Mi-mars, il a fallu expliquer aux enfants et aux adolescents qu'ils ne pourraient plus sortir, qu'il en allait de leur sécurité et de celle de leurs proches. Un mois après, alors que le danger n'est toujours pas écarté, on leur explique qu'ils vont sans doute retourner à l'école d'ici quelques semaines. Comment leur en parler et les rassurer ? Aline Nativel Id Hammou, psychologue clinicienne spécialisée dans le domaine de l'enfance, de l'adolescence et de la famille et auteure de La charge mentale des enfants (éd.
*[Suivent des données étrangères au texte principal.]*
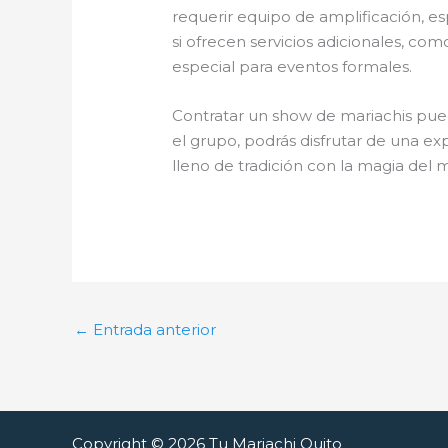
requerir equipo de amplificación, es
si ofrecen servicios adicionales, co
especial para eventos formales.
Contratar un show de mariachis pued
el grupo, podrás disfrutar de una ex
lleno de tradición con la magia del m
←
Entrada anterior
Copyright © 2026 Tu Mariachi Quito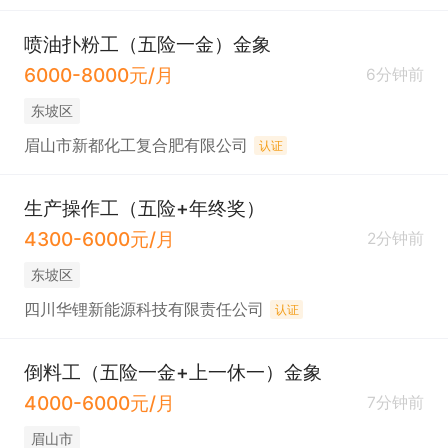
喷油扑粉工（五险一金）金象
6000-8000元/月
6分钟前
东坡区
眉山市新都化工复合肥有限公司
认证
生产操作工（五险+年终奖）
4300-6000元/月
2分钟前
东坡区
四川华锂新能源科技有限责任公司
认证
倒料工（五险一金+上一休一）金象
4000-6000元/月
7分钟前
眉山市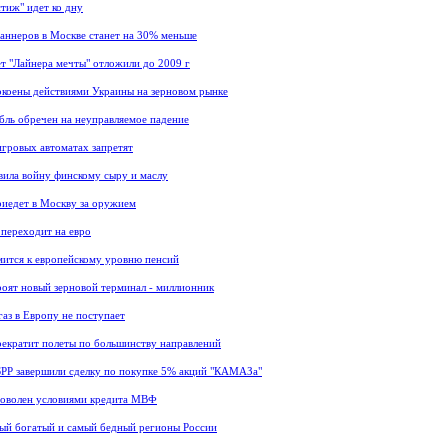
тиж" идет ко дну
аннеров в Москве станет на 30% меньше
т "Лайнера мечты" отложили до 2009 г
коены действиями Украины на зерновом рынке
бль обречен на неуправляемое падение
игровых автоматах запретят
вила войну финскому сыру и маслу
риедет в Москву за оружием
 переходит на евро
мится к европейскому уровню пенсий
роят новый зерновой терминал - миллионник
газ в Европу не поступает
рекратит полеты по большинству направлений
БРР завершили сделку по покупке 5% акций "КАМАЗа"
доволен условиями кредита МВФ
ый богатый и самый бедный регионы России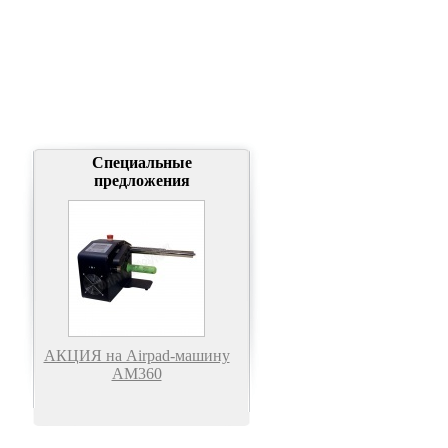
Специальные
предложения
АКЦИЯ на Airpad-машину
АМ360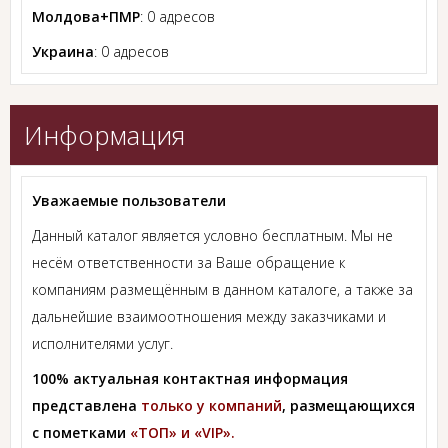
Молдова+ПМР
: 0 адресов
Украина
: 0 адресов
Информация
Уважаемые пользователи
Данный каталог является условно бесплатным. Мы не
несём ответственности за Ваше обращение к
компаниям размещённым в данном каталоге, а также за
дальнейшие взаимоотношения между заказчиками и
исполнителями услуг.
100% актуальная контактная информация
представлена
только у компаний
, размещающихся
с пометками
«ТОП» и «VIP».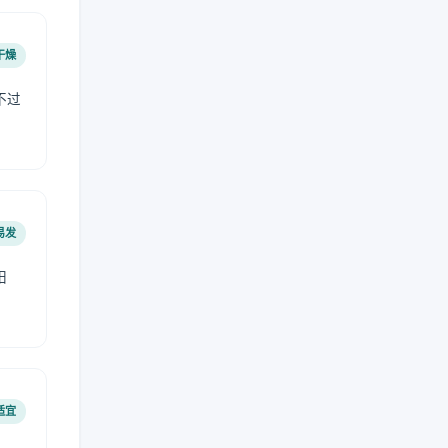
干燥
不过
易发
阳
适宜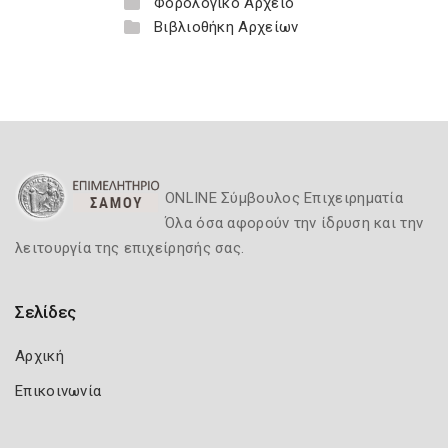
Φορολογικό Αρχείο
Βιβλιοθήκη Αρχείων
ONLINE Σύμβουλος Επιχειρηματία
Όλα όσα αφορούν την ίδρυση και την
λειτουργία της επιχείρησής σας.
Σελίδες
Αρχική
Επικοινωνία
Larousse) nous offre son expertise.
N'est-ce pas anxiogène pour les enfants et les adolescents de se voir renvoyés à l'école après avoir pris la mesure du danger lié au Covid-19, sachant qu'il est toujours présent ?
Bien sûr, il peut y avoir une anxiété, du fait que le virus n'a pas disparu, que des personnes sont toujours hospitalisées, mais les enfants et les adolescents ressentent surtout l'angoisse des parents ou des adultes référents (tuteurs, grands-parents… NDLR) : leur sentiment est soit atténué, soit amplifié par la réaction de ces derniers. Néanmoins, il y a une ambivalence entre sortir dehors, retourner à l'école et voir les copains.
Quand les enfants vont ressortir, le sentiment de joie fera peu à peu diminuer celui de l'anxiété. Ils verront que quelque chose a changé, que des mesures ont été prises dans leur établissement, qu'il y a de nouvelles règles (masques, groupes, bureaux séparés…) mais ils vont se conditionner et s'adapter rapidement. Ce qu'ils ressentiront, ce sera l'angoisse des parents ou des personnels pédagogiques. Si l'enfant est réellement anxieux en revanche, il faut respecter ça, car cela dépend de la façon dont il aura vécu son confinement et/ou ce que lui auront transmis ses adultes de référence.
Quel est le rôle de l'adulte durant ce processus de “retour à la normale” ?
Déjà, il faut utiliser le terme “peut-être” tant que ce n'est pas acté, pour éviter une déception. Ensuite, il faut faire attention aux angoisses que l'on projette sur les enfants et les adolescents. Malgré les risques que l'on connaît et qui sont réels, les adultes peuvent essayer de se montrer un peu plus positifs si ce n'est pas déjà le cas. Il est important de leur parler et de les écouter : il peut dire “le président a dit que tu pouvais retourner à l'école”, puis lui demander s'il en a envie, ce qu'il ressent, s'il s'inquiète ou à l'inverse, s'il est impatient.
Il est également important de lui demander comment il imagine ce retour en classe : “Comment tu l'imagines toi cette reprise scolaire? Tu penses que tu vas jouer avec tes amis comme avant ou que ce sera plus compliqué?” Bien entendu, il est préférable d'amener le sujet doucement, au fil des jours et d'établir un échange sur le long terme jusqu'à la date de reprise. Il peut aussi lui expliquer que oui le virus est toujours là, même s'il y a moins de gens à l'hôpital, et qu'il faut continuer à faire attention.
Comment le parent ou le tuteur légal peut-il rassurer l'enfant ?
En lui préparant un petit sac “anti virus” avec sa propre bouteille d'eau, son gel hydroalcoolique pour se laver les mains et son masque. J'utilise beaucoup cette astuce dans ma pratique, notamment pour les enfants qui souffrent de phobie scolaire, c'est quelque chose de rassurant pour eux. On peut aussi customiser son masque, rendre ça plus ludique. L'adulte peut aussi rassurer l'enfant en lui disant que s'il a peur ou qu'il angoisse, il peut lui en parler.
Faut-il redouter des discriminations à l'école envers les enfants des personnels soignants ?
Il y en aura, c'est sûr, cependant là encore, ça ne viendra pas d'eux, mais des discours qu'ils auront entendus au sein de foyer ou dans l'immeuble… Dans la même logique, certains enfants auront conscience des efforts fournis par les parents soignants de leurs camarades et les féliciteront. C'est au personnel pédagogique de réagir au besoin.